Home

Detect anomalies in the cost of Databricks job runs

You can use this API to detect whether a particular Databricks job is of high cost or low cost compared to the other job runs. You can pass the job ID and identify cost anomalies for a Databricks job. You can locate the Job ID from the Jobs page of the Databricks platform. You can specify only one job ID at a time.

Request

The request produces an application/json payload.

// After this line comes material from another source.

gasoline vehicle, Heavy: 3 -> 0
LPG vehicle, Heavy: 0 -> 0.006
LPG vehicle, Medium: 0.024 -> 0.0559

GET http://<unravel-host>/api/v1/app_store/api/v1/anomalies/jobs/<databricks_jobid>/cost

Example: http://<unravel_host>/api/v1/anomalies/jobs/155/cost

Path parameters

None

Query parameters

All the parameters are optional.

Name

Type

Description

run-mode

string

Use one of the following modes:

  • batch: Detects anomalies from history

  • real-time: Detects anomalies when the application runs; used for real-time data monitoring

Default: batch

platform

string

Supports the Databricks and EMR platforms or on-prem jobs.

Default: Databricks

from

to

string

The date-time filter. Specify the from and to date and time values to find anomalies for a particular date and time range when the jobs are run. Specify the values in the ISO date-time format as follows:

Format: %Y-%m-%dT%H:%M:%S.%fZ

Example: 2022-03-07T14:10:26:054Z

Default value: None

Note

An exception occurs if the from and to values are not specified in the ISO date-time format.

tolerance

integer

Controls the anomaly boundaries—the lower the tolerance, the lower the interval width.

Default value: 0.95

Valid values: 0 to 1

lowerBoundary

upperBoundary

float

Detects cost anomalies based on a threshold of lower and upper limits in the data. These boundaries define the plot on the graph.

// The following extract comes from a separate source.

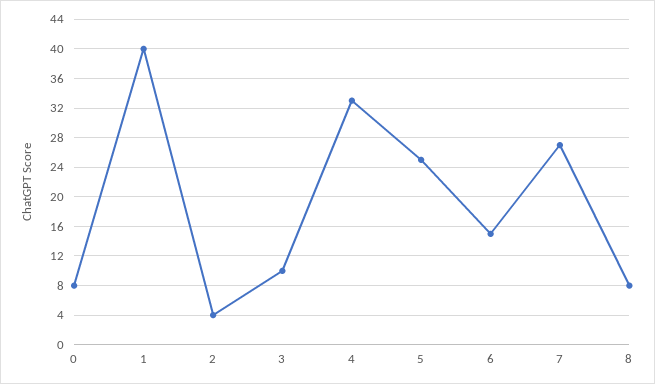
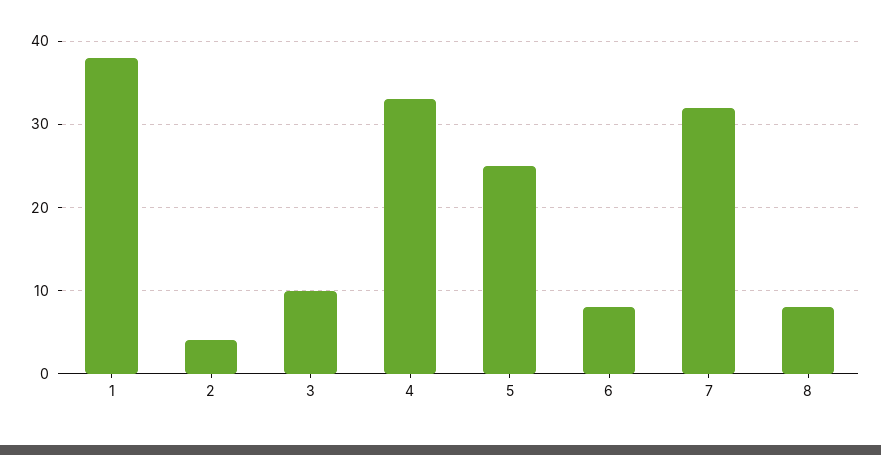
0: 8 -> none
1: 40 -> 38
6: 15 -> 8
7: 27 -> 32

You can use the threshold values to visualize the range of expected values and anomalies in the data.

Examples:

Requirement

Values

Result

If you want to view anomalies greater than five dollars

Specify lowerBoundary=5 and upperBoundary=None

All values greater than five are returned as anomalies.

If you want to view anomalies greater than 100 dollars

Specify upperBoundary=100 and lowerBoundary=None

All values greater than 100 are returned as anomalies.

If you want to view anomalies greater than 10 and 100 dollars

Specify lowerBoundary=10 and upperBoundary=100,

All values between 10 and 100 are returned as anomalies

If you want to view all anomalies

lowerBoundary=None and upperBoundary=None

Returns all anomalies reported by the algorithm.

Default: None

topNAnomalies

integer

Displays the highest ten anomalies based on the significance. If the algorithm returns less than ten anomalies, this parameter is ignored.

Default: None

returnAnomaliesOnly

boolean

  • True: Returns only anomalies, not all the data points.

  • False: Returns all data points.

Default: True

suppressNegativeAnomalies

boolean

  • True: Suppresses negative anomalies. If the values are lower than the value specified for the lowerBoundary parameter, those values are considered negative anomalies. These negative anomalies are not returned in the output.

  • False: Returns all anomalies.

Default: False

Examples

Request

curl -X GET -H "Authorization: JWT <token>" -H "Content-Type:application/json" -H "Accept: application/json" http://<unravel-host>/api/v1/anomalies/jobs/<databricks_jobid>/cost

Response

[
   {
       "value": 290,
       "anomaly": 1,
       "datetime": "2022-06-01 14:06:08.184",
       "lowerBoundary": 0.22807244028318743,
       "upperBoundary": 0.26294456690047585,
       "score": 0.09297399690558121
   },
   {
       "value": 10,
       "anomaly": 0,
       "datetime": "2022-06-12 12:05:10.024",
       "lowerBoundary": 0.23436206895797662,
       "upperBoundary": 0.26771495290707303,
       "score": 0.00843190809198149
   },
   {
       "value": 0.23,
       "anomaly": -1,
       "datetime": "2022-06-14 12:05:20.369",
       "lowerBoundary": 0.232278522270265,
       "upperBoundary": 0.26694414579635767,
       "score": 0.009863732771709878
   }
]

Other than the input parameter values, the response returns the following additional parameters:

  • anomaly: Indicates the type of anomaly. The value is an integer.

    • Returns 1 if it is a positive anomaly.

    • Returns -1 if it is a negative anomaly.

    • Returns 0 if it is not an anomaly or when the value for the returnAnomaliesOnly parameter is False in the request.

  • score: Returns the score for each anomaly. The score indicates how far the data points away from the boundary. The farther the value from its boundary, the higher the score.